There have been a few words that also have been quite prevalent this week.  One word that seemed quite positive at one time, yet now doesn’t hold the same for me is the word “tolerance”.  It used to be that tolerance was a good thing, but maybe not any more. It is no longer acceptable to just tolerate one another and our differences.  A better word I have heard used is that of “inclusiveness”.

A number of months ago I participated in an Inclusion Tour offered by our local Community Living Association.   The main purpose of this event and others like it was to show us that individuals with what have been called disabilities should not continue to be left out of society.  The Inclusion Tour reminded me that all people have something to offer.  They are to be more than tolerated; rather they need and want to be included.

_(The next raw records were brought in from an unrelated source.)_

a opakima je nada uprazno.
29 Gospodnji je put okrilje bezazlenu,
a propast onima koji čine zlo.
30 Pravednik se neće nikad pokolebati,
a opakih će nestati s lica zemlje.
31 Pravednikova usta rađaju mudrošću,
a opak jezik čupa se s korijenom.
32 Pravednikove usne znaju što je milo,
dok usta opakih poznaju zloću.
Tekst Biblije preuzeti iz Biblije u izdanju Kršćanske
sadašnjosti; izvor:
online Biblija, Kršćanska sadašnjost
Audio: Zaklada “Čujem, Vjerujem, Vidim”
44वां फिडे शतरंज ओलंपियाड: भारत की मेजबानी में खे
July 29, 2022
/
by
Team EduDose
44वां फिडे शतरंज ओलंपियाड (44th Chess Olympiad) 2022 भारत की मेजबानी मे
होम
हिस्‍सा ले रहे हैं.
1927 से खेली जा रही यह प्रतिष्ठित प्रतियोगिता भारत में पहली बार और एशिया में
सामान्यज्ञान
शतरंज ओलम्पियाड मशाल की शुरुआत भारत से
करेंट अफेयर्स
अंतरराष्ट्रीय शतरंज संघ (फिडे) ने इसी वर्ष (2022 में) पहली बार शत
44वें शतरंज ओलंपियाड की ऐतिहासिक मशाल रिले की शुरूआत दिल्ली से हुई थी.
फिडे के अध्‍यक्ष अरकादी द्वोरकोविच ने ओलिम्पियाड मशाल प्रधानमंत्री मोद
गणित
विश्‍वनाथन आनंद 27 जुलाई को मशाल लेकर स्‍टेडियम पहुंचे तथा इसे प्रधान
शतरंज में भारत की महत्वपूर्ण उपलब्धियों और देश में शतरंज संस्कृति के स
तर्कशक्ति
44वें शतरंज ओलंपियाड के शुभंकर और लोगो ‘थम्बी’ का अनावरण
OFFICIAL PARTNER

Of course, the next question often asked is: included in what or with whom?  There has been much controversy over the 150 Celebrations in that for the most part the Indigenous people have not necessarily been included.  The concern is very legitimate.  As a first generation Canadian I realize the errors of “colonialism” and the need for change, but what change?  It begins with listening and more inclusiveness as a nation.

I was impressed with the words of Buffy Sainte-Marie when she spoke of creation not be longing to any of us, rather we are only caretakers. It would be a good start if we could all start to think along these lines and less of an “us against them” approach.

The same can be said for all of life itself.  In this world we are given a life but need to respect it in all forms.  Too often we take life itself for granted.  Sadly though, none of us knows when something may happen to bring about a major change.  When I was starting out in the work force I was quite sure that even my job was secure – not so much for the young and even not so young of today.  Yet the truth is that we don’t have job security.  In Canada, we have universal health care yet no one knows when we may be stricken with a life-altering disease or even death. But we don’t even want to think about that, let alone talk about it.

Let’s not just tolerate the fact that life is uncertain (and do more that eat dessert first).  Let’s include all aspects of life in our living.  When we do we can be certain that life is even more worth living.